README: Data for: Evolution and diversity of the orchid genus Dendrobium
Description of the data and file structure
The data was collected as part of a supplementary dataset for the study of orchid evolution and diversity. This includes orthogroup data, karyotype reconstruction coordinates, and the data underlying the MCScan WGD calculations.
Files and variables
./all_vs_all.blast.m8.solar.forHC.hcluster.orthougroup.rename.zip
Orthologous genes were identified using OrthoFinder (v2.5.4) with default parameters for 27 species. The content of the file includes the following columns: the first column represents the orthologous group number, the second column indicates the gene number, and the third column contains the gene IDs.

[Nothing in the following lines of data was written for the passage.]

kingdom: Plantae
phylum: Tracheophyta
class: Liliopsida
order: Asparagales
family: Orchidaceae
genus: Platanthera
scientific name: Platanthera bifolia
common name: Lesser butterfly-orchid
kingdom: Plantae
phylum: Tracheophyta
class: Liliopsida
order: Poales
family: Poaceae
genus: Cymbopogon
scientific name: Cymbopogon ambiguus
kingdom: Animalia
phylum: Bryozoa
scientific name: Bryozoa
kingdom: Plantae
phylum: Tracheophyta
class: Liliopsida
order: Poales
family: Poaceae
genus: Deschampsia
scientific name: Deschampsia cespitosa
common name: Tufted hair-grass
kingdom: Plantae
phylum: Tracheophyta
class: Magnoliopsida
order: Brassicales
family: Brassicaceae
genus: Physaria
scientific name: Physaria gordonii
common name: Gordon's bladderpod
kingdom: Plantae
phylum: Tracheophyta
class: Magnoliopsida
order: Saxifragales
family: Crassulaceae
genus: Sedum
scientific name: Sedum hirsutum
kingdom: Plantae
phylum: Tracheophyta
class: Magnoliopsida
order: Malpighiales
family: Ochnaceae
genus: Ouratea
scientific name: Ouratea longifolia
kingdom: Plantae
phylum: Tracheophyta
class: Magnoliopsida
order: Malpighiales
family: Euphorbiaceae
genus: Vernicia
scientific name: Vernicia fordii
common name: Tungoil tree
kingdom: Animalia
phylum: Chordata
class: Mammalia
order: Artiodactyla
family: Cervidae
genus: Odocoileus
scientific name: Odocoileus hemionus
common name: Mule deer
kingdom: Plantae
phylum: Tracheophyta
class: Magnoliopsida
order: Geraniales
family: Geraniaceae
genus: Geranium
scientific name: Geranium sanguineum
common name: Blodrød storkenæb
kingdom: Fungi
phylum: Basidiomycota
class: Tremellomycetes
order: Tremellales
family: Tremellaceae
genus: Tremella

./karyotype_reconstruction_coordinates.zip
Based on the previously reported telomere-centric model, the Ancestral Dendrobium Karyotype (ADK) was reconstructed. The karyotype evolutionary trajectories from the ADK to the modern chromosomes were examined using WGDI.
./MCScan_WGD.zip
The intra-species gene synteny and collinearity were detected by MCScanX. The content of the file includes the following columns: the first column represents the first gene (ID-1) of a syntenic gene pair, the second column indicates the position of gene ID-1 corresponding to the gff file, the third column represents the second gene (ID-2) of the syntenic gene pair, the fourth column indicates the position of gene ID-2 corresponding to the gff file, and the fifth column represents coordinate.
Code/software
OrthoFinder (v2.5.4) -f Database
OrthoFinder is a fast, accurate, and comprehensive platform for comparative genomics. It finds orthogroups and orthologs, infers rooted gene trees for all orthogroups, and identifies all of the gene duplication events in those gene trees.
WGDI -d config
WGDI -icl config
WGDI -bi config
WGDI -c config
WGDI -bk config
WGDI -km config
WGDI -k config
WGDI(v0.6.5) (Whole-Genome Duplication Integrated analysis), a Python-based command-line tool that facilitates comprehensive analysis of recursive polyploidizations and cross-species genome alignments.
./MCScanx dir/species
The MCScanX package has two major components: a modified version of the MCscan algorithm allowing users to handle MCScan more conveniently and to view multiple alignments of syntenic blocks more clearly, and a variety of downstream analysis tools to conduct different biological analyses based on the synteny data generated by the modified MCScan algorithm.
Access information
Not Applicable.
Methods
1, The orthologous genes were identified by OrthoFinder (v2.5.4) with default parameters.
2, Based on the previously reported telomere-centric model, the Ancestral Dendrobium Karyotype (ADK) was reconstructed. The karyotype evolutionary trajectories from the ADK to the modern chromosomes were examined using WGDI.
3, The intra-species gene synteny and collinearity were determined by MCScanX.